Ks. Władysław jak co dzień zaczyna poranny pacierz i intonuje, z nieco zmienionymi słowami, pieśń: "Pobłogosław Boże z wysokiego nieba hej co by w naszej Polsce nie zabrakło chleba. Nie zabrakło chleba, nie zabrakło gruli, hej ani tej miłości do naszej matuli".

Po śniadaniu jedziemy do Kaszczora do kościoła poprotestanckiego na wykłady. Ks. prof. UAM dr hab. Jacek Hadryś, dziekan Wydziału Teologicznego Uniwersytetu Adama Mickiewicza w Poznaniu mówi o definicji wiary. Zawiera ona warstwę intelektualną (wiedzę na temat Boga), warstwę relacji (czyli modlitwy, rozmowy z Bogiem), oraz warstwę zawierzenia Bogu (czyli przestrzegania Bożych przykazań, zaufania, iż Bóg prowadzi nas dobrą drogą). Wiele osób powołuje się na słowa Św. Pawła, iż sama wiara wystarczy do usprawiedliwienia. Tak pojęta wiara faktycznie wystarczy. Żywa wiara działa przez miłość.

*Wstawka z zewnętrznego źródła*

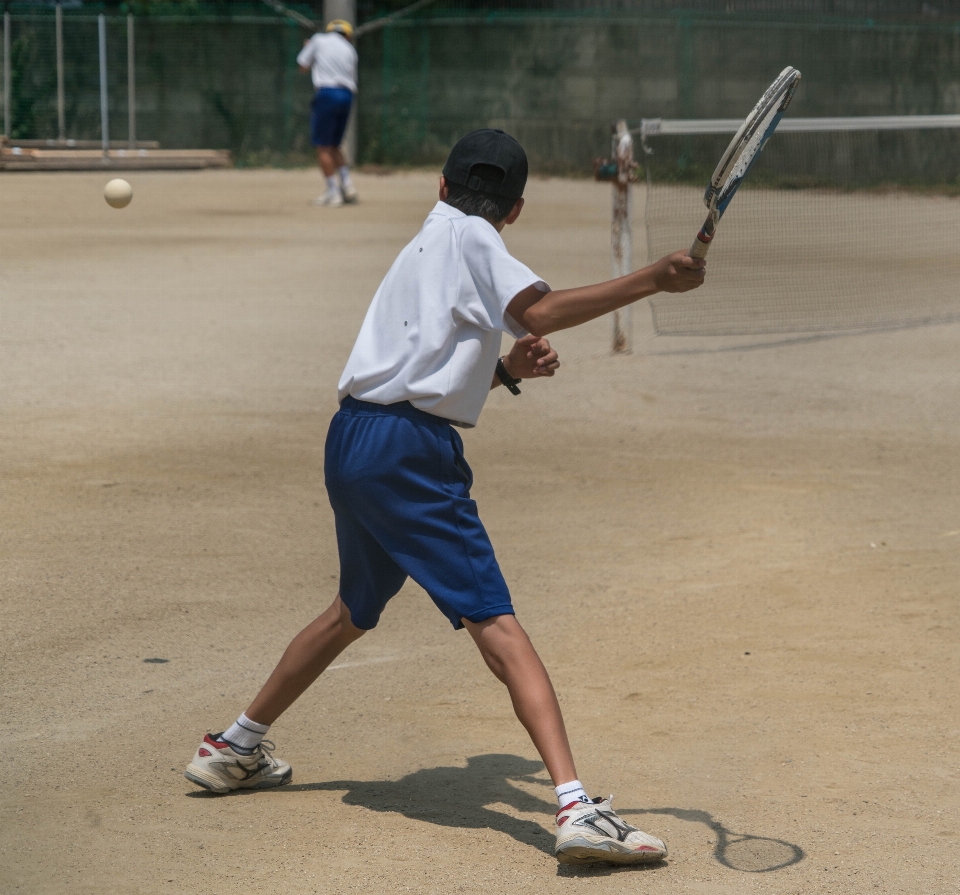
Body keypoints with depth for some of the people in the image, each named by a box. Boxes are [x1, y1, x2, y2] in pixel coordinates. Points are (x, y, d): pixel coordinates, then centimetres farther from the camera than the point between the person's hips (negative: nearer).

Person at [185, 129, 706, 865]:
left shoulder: (425, 245, 25)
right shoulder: (470, 238, -1)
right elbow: (539, 312, -17)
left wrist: (508, 369, 8)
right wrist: (651, 280, -20)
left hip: (353, 444, 9)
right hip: (408, 452, -9)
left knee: (354, 611, 29)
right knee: (498, 627, -16)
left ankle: (233, 750, 41)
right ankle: (577, 809, -27)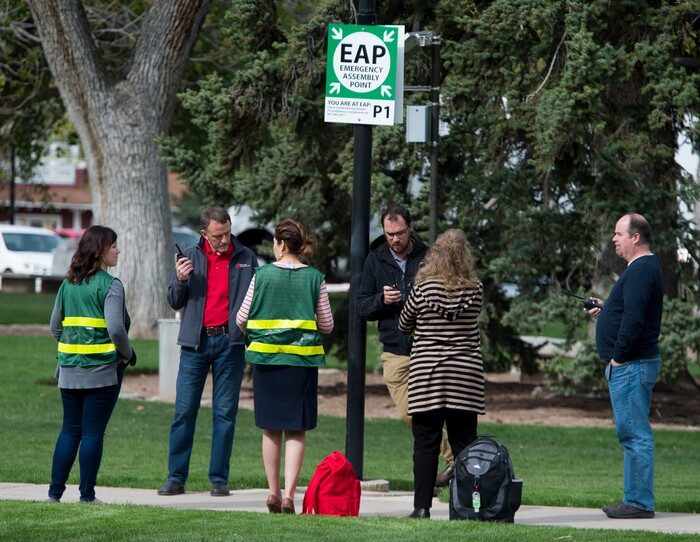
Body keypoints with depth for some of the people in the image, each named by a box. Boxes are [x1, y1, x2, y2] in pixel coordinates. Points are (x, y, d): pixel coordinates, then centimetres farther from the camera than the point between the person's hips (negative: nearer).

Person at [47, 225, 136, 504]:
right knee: (93, 432, 0)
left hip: (69, 370, 5)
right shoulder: (110, 285, -11)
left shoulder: (68, 284, 8)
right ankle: (87, 494, 2)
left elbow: (55, 327, 11)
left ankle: (55, 491, 9)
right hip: (102, 370, -5)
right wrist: (128, 354, -4)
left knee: (70, 430, 12)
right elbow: (116, 328, -19)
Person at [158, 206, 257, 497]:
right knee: (184, 411, -1)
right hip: (195, 342, 1)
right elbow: (174, 302, 10)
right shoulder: (190, 256, 7)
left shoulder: (246, 258, 5)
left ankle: (219, 479, 6)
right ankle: (176, 477, 4)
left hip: (230, 342, 0)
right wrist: (180, 280, -10)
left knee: (225, 413, 1)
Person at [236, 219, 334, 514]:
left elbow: (241, 320, 1)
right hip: (302, 359, 0)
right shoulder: (315, 279, -3)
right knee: (296, 430, 2)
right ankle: (289, 494, -10)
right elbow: (327, 325, 2)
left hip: (266, 357, 0)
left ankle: (274, 493, 16)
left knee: (271, 429, 12)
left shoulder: (262, 275, -4)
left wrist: (251, 334, 23)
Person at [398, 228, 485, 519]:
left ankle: (422, 506, -3)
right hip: (466, 373, 2)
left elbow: (404, 325, 8)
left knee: (426, 443, 0)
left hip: (427, 374, -2)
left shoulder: (423, 289, -6)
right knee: (463, 441, 6)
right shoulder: (475, 289, -2)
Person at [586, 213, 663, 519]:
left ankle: (640, 503, -8)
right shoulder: (645, 267, 18)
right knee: (632, 434, 14)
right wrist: (605, 309, 17)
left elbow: (634, 319, -25)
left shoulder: (641, 271, -17)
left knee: (634, 434, -9)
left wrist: (619, 357, -19)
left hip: (631, 365, -11)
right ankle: (636, 499, 18)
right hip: (632, 365, 11)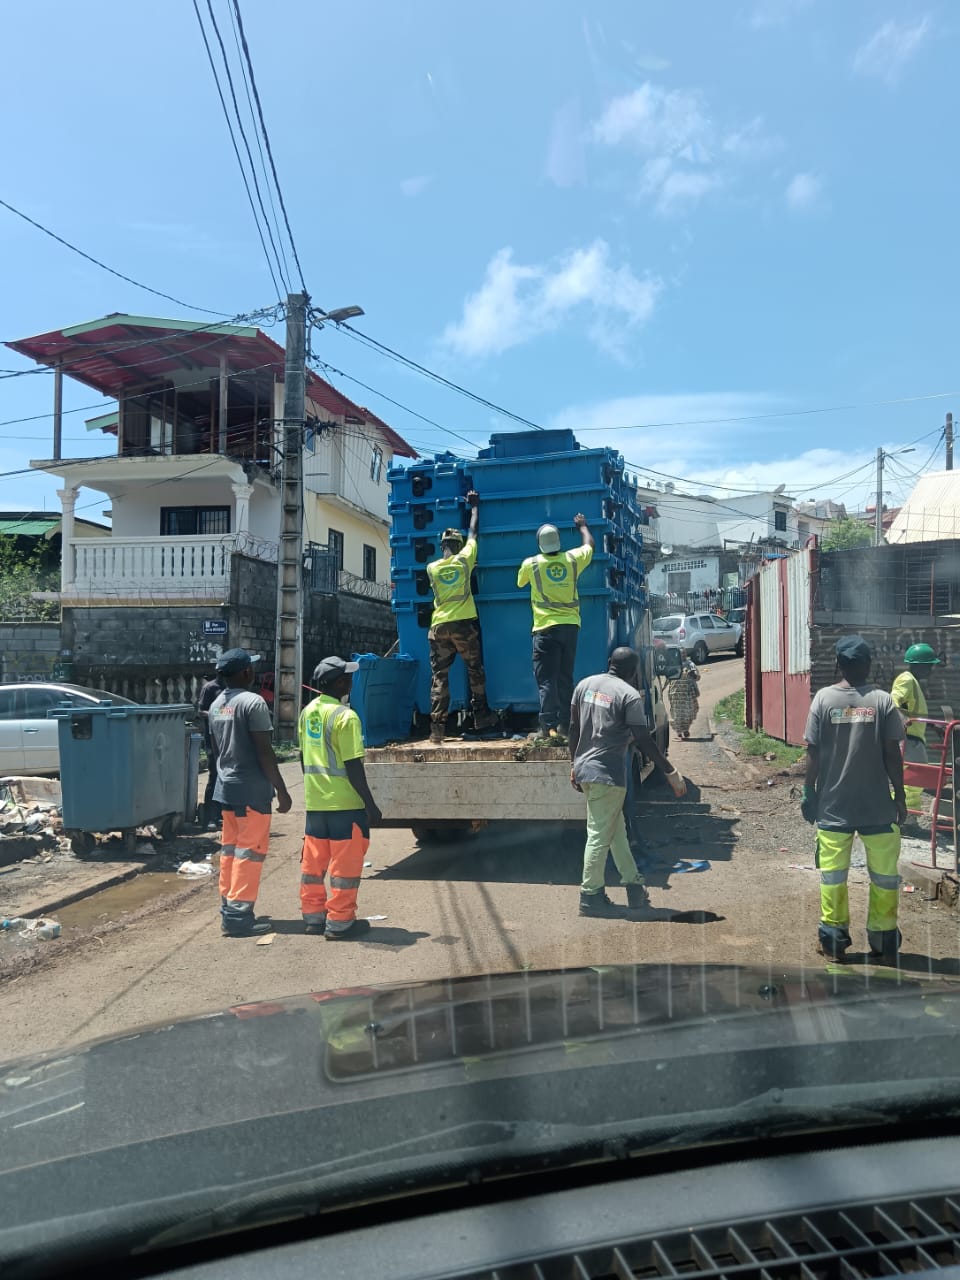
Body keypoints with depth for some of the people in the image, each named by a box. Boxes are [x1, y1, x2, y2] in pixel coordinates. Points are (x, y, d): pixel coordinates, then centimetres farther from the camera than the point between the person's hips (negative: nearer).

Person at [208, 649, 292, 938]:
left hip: (226, 787, 8)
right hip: (251, 789, -8)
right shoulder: (253, 702, -16)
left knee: (229, 849, 14)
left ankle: (228, 909, 21)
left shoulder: (216, 705, 11)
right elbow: (264, 752, -18)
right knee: (249, 852, -3)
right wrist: (282, 790, -13)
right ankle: (238, 917, -2)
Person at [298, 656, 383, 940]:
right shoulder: (345, 717, -17)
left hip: (315, 802, 7)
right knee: (344, 864, 2)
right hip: (344, 803, -7)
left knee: (313, 862, 14)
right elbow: (353, 767, -18)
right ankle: (339, 923, 8)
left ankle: (313, 916, 23)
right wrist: (371, 805, -13)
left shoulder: (307, 712, 6)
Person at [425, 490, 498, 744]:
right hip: (464, 624, -1)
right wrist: (475, 506, 26)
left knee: (439, 677, 2)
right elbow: (473, 533, 13)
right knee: (475, 671, 13)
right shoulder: (464, 559, 0)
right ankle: (481, 716, 20)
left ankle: (437, 727, -4)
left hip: (439, 626, 2)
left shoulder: (432, 568, 4)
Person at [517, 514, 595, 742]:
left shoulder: (530, 564, -3)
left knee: (546, 679, -3)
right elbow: (589, 545, 25)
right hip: (570, 626, 3)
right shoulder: (573, 559, 3)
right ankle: (563, 725, 8)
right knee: (565, 678, 9)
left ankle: (548, 725, -11)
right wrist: (582, 525, 41)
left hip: (546, 628, -3)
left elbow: (520, 582, 18)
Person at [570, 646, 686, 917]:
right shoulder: (629, 696, -12)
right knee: (600, 835, 1)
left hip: (584, 769, 8)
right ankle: (590, 897, 8)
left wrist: (574, 765, 21)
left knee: (616, 829, 17)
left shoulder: (585, 684, 8)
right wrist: (672, 774, -6)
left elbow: (574, 729, 12)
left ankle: (634, 886, 24)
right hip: (608, 775, -8)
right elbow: (644, 741, -13)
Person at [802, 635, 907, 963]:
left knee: (832, 871, 9)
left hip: (833, 805, 0)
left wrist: (808, 792, 5)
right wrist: (900, 795, 5)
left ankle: (834, 936, 16)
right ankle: (883, 939, 19)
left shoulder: (824, 699, -6)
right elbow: (892, 754, -6)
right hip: (877, 805, 0)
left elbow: (813, 753, -5)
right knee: (884, 873, 12)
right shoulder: (883, 700, -6)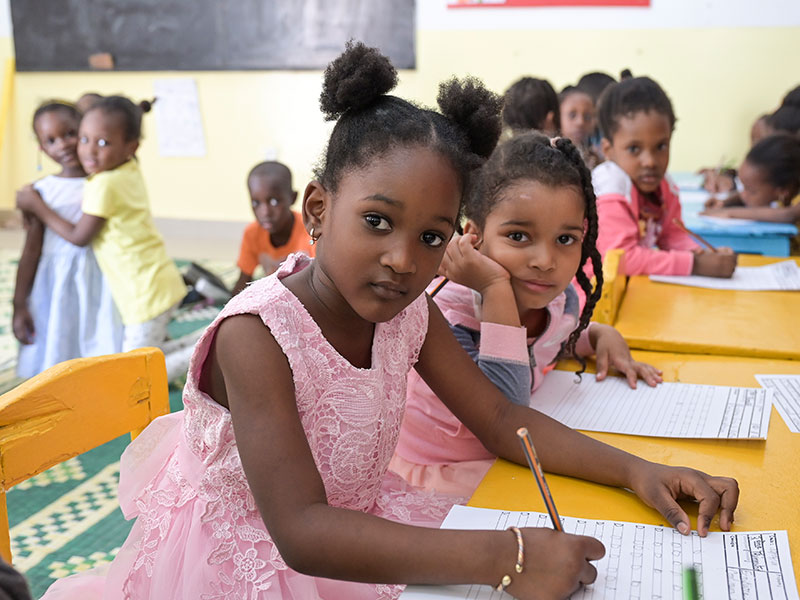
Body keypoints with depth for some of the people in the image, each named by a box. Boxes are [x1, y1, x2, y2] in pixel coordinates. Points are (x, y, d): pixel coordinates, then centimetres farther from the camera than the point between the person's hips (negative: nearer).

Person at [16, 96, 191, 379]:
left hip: (148, 293, -9)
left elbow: (79, 237, -8)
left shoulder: (105, 185, -20)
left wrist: (37, 206, 0)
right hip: (162, 281, 9)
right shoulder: (131, 170, 5)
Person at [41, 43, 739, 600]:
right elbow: (302, 531, -34)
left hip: (360, 524, 7)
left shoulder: (410, 311, -8)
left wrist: (634, 469, -14)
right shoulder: (256, 334, -28)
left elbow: (501, 419, 0)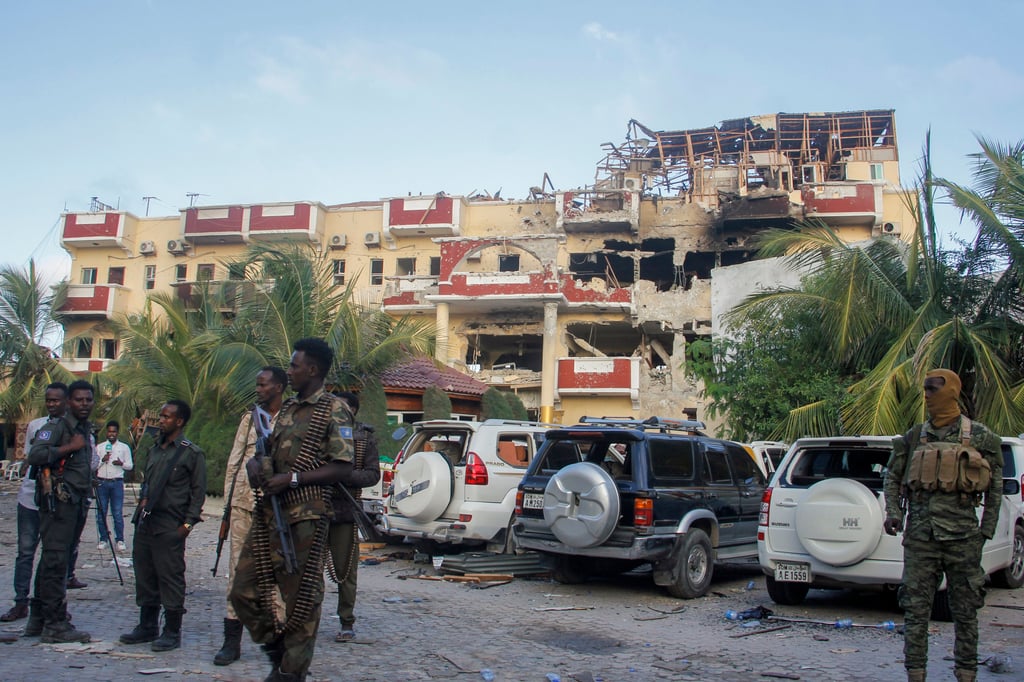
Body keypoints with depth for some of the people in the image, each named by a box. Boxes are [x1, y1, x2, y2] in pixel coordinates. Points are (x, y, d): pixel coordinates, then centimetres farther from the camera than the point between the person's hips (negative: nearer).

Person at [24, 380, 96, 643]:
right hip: (58, 501, -9)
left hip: (77, 502, 9)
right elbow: (34, 455, -23)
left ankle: (38, 618, 20)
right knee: (55, 561, -7)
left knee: (52, 561, 13)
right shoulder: (56, 426, -9)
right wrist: (69, 447, -20)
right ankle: (55, 625, -5)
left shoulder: (86, 429, 18)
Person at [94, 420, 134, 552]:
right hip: (102, 483, 1)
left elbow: (130, 466, 10)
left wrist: (121, 464, -9)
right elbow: (93, 466, 9)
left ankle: (120, 540, 1)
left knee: (118, 513, -4)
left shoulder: (124, 447, 10)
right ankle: (103, 539, 10)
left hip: (117, 483, -1)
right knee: (101, 512, 1)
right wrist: (102, 460, -8)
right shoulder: (99, 447, 12)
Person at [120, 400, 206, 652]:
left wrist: (187, 523, -10)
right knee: (145, 576, 12)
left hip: (169, 527, -7)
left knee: (170, 579, -3)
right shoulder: (154, 450, 17)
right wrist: (143, 500, 7)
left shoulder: (192, 453, -4)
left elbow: (198, 491, -5)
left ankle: (172, 632, 5)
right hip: (145, 523, 7)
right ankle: (147, 626, 23)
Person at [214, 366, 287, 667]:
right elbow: (233, 462, 14)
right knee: (238, 570, 2)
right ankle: (232, 640, 6)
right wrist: (228, 504, 8)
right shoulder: (249, 419, 14)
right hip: (243, 504, 4)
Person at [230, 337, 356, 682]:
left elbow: (343, 468, -13)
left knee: (301, 599, 1)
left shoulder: (334, 410, -7)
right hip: (268, 513, 8)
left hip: (305, 518, -8)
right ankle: (277, 648, 27)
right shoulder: (288, 408, 17)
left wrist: (291, 478, -17)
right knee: (243, 591, 9)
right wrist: (257, 463, 4)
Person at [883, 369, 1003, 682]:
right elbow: (892, 476, 15)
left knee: (965, 610, 6)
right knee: (915, 609, 2)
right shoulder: (914, 437, 8)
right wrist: (893, 511, 1)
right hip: (920, 536, 2)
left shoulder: (979, 436, 2)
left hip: (962, 536, -2)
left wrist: (987, 528, 4)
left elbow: (995, 484, 7)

Wierzący przyjmuje za prawdę to, co Bóg objawił, a Kościół przekazuje (podaje do wierzenia). A właśnie o uczynkach wiary mówi Św. Paweł Apostoł. Tak więc nie ma wierzących i niepraktykujących. Jeśli kto nie praktykuje, to znaczy, że nie wierzy - nie wierzy Bogu.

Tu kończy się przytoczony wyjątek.